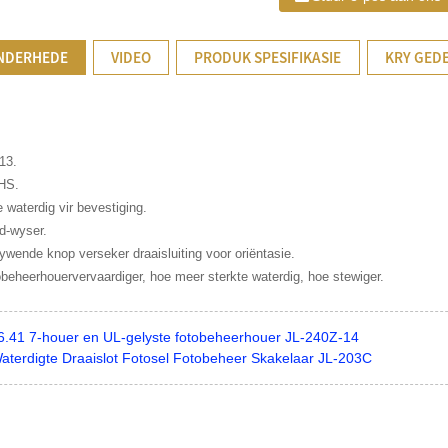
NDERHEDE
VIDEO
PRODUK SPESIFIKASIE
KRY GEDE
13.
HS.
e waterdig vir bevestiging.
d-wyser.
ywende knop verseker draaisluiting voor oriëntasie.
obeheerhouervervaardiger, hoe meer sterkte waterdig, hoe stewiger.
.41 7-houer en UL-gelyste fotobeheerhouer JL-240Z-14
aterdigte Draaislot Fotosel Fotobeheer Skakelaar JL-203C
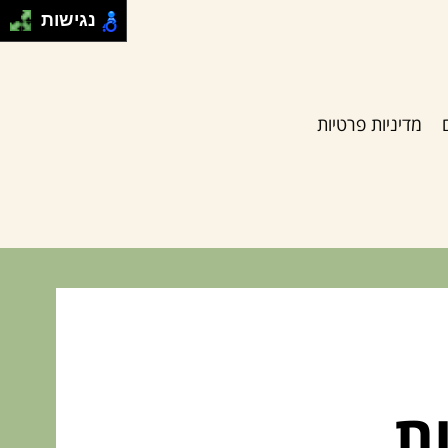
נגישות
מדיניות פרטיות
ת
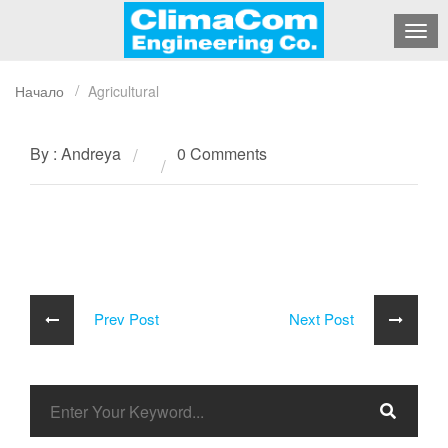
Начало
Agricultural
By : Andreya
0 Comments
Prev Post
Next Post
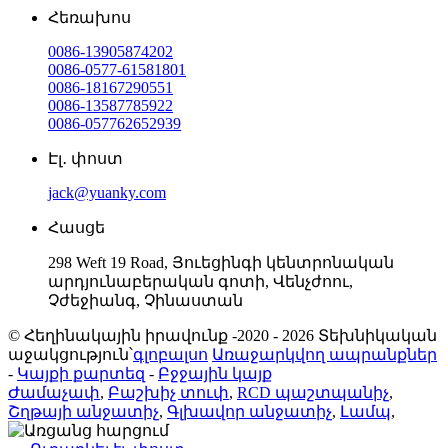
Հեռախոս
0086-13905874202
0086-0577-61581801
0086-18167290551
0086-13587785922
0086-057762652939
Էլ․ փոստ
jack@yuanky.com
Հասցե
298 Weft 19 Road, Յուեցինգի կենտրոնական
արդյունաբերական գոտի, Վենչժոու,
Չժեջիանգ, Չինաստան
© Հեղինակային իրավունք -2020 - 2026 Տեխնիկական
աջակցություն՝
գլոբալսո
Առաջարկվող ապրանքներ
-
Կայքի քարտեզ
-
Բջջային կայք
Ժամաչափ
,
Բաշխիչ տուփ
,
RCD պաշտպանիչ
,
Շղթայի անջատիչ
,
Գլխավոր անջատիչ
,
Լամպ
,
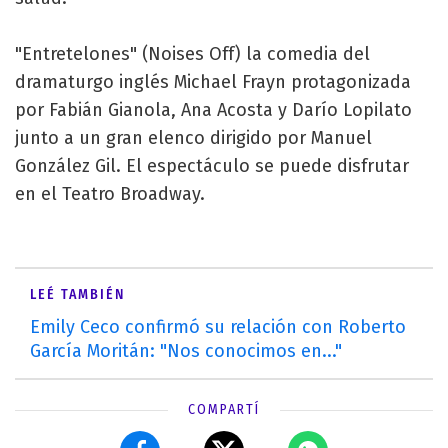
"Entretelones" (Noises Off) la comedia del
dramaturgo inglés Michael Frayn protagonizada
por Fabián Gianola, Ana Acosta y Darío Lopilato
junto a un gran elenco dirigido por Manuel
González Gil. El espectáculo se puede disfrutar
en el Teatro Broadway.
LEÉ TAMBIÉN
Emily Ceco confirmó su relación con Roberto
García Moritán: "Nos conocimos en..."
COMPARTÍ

········

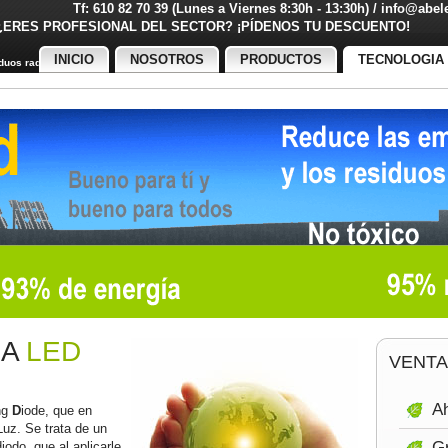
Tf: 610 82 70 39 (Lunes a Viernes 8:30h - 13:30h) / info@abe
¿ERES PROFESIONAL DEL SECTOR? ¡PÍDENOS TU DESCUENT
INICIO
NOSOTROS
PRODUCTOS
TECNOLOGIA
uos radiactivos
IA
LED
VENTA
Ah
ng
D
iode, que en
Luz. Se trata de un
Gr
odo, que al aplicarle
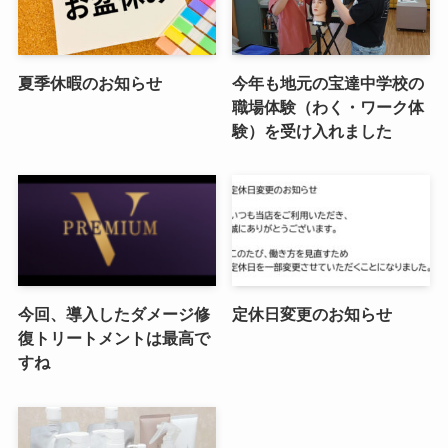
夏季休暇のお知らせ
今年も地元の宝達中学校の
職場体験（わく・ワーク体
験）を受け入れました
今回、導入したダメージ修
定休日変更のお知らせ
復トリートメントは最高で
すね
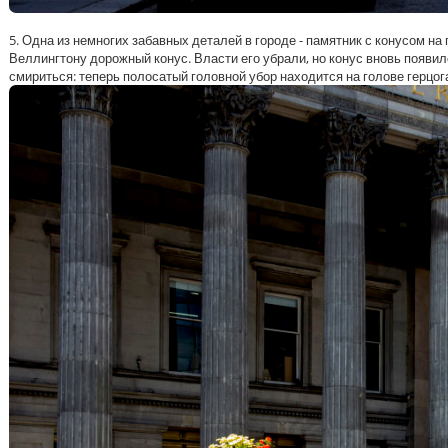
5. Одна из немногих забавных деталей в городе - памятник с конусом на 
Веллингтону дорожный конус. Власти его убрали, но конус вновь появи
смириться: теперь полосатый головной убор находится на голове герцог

········

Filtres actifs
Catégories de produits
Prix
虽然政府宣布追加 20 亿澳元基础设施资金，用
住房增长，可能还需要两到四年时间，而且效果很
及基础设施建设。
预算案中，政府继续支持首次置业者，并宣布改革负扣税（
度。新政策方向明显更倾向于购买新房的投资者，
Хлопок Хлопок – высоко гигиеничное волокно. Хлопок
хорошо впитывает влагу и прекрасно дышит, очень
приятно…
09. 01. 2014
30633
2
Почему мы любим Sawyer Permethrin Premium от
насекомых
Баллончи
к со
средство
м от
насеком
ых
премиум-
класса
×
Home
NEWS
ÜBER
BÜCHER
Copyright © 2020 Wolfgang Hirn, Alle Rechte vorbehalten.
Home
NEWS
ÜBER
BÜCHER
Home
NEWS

········

• Problem requirements:
Every line containing the word "waterdig" should be copied from the material.

• Written answer:
e waterdig vir bevestiging.
obeheerhouervervaardiger, hoe meer sterkte waterdig, hoe stewiger.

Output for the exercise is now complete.